Report: U.S. Troops Shot Iraqi Civilian Many Times
This article is from the archive of The New York Sun before the launch of its new website in 2022. The Sun has neither altered nor updated such articles but will seek to correct any errors, mis-categorizations or other problems introduced during transfer.

SAN ANTONIO — A soldier charged with premeditated murder in the death of an Iraqi shot the man several times with a rifle before ordering a subordinate to do the same, according to an Army document filed in the case.
Sergeant 1st Class Trey Corrales of San Antonio and Specialist Christopher Shore of Winder, Ga., are charged with one count of murder in the death, which the American military has said happened June 23 near Iraq’s northern city of Kirkuk.
A one-paragraph document, called a “charge sheet” in the military, states that Sergeant Corrales fired multiple rounds before directing Specialist Shore “to then shoot the detainee,” according to a report in yesterday’s editions of the San Antonio Express-News. It does not state the number of shots the soldiers allegedly fired.
The document was obtained by the newspaper through the Freedom of Information Act.
Sergeant Corrales’s attorney, Frank Spinner, said he was not fazed by the document’s brief description. He said the Army often “overcharges” defendants to scare them into a plea bargain.

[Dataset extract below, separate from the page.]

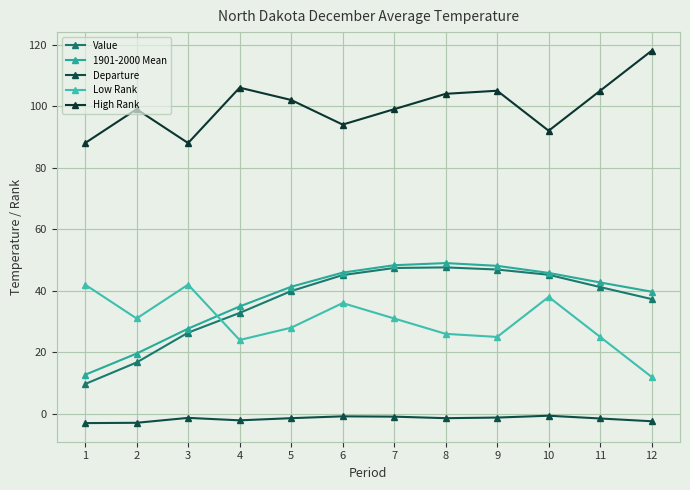

What is the difference between the highest and lowest values at 8?

105.4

“But I don’t become fearful by just reading a charge sheet,” Mr. Spinner said. “I want to see the facts and the evidence.”
Lieutenant Colonel Michael Donnelly, a spokesman for the soldiers’ command in Iraq, would not give details on the alleged shooting.

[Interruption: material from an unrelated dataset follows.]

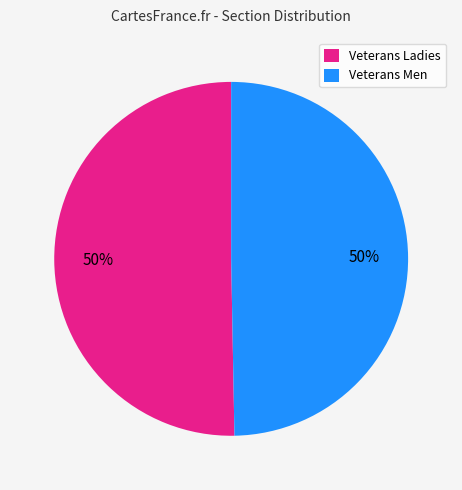

Approximately how many times larger is the value at Veterans Men compared to Veterans Ladies?

1.0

He didn’t know if an autopsy on the prisoner has been performed and would not say if prosecutors have decided to seek the death penalty.
Sergeant Corrales’s father, Albert Corrales Sr., has told the newspaper that he was told his son was in a firefight with insurgents.
Sergeant Corrales and Specialist Shore are assigned to Headquarters and Headquarters Company, 2nd Battalion, 35th Infantry Regiment, which is part of the 25th Infantry Division based in Hawaii. The unit is attached to Multinational Division — North.
The battalion commander, Lieutenant Colonel Michael Browder, was fired for leadership failure but is not a suspect and has not been charged with any offense, the military said.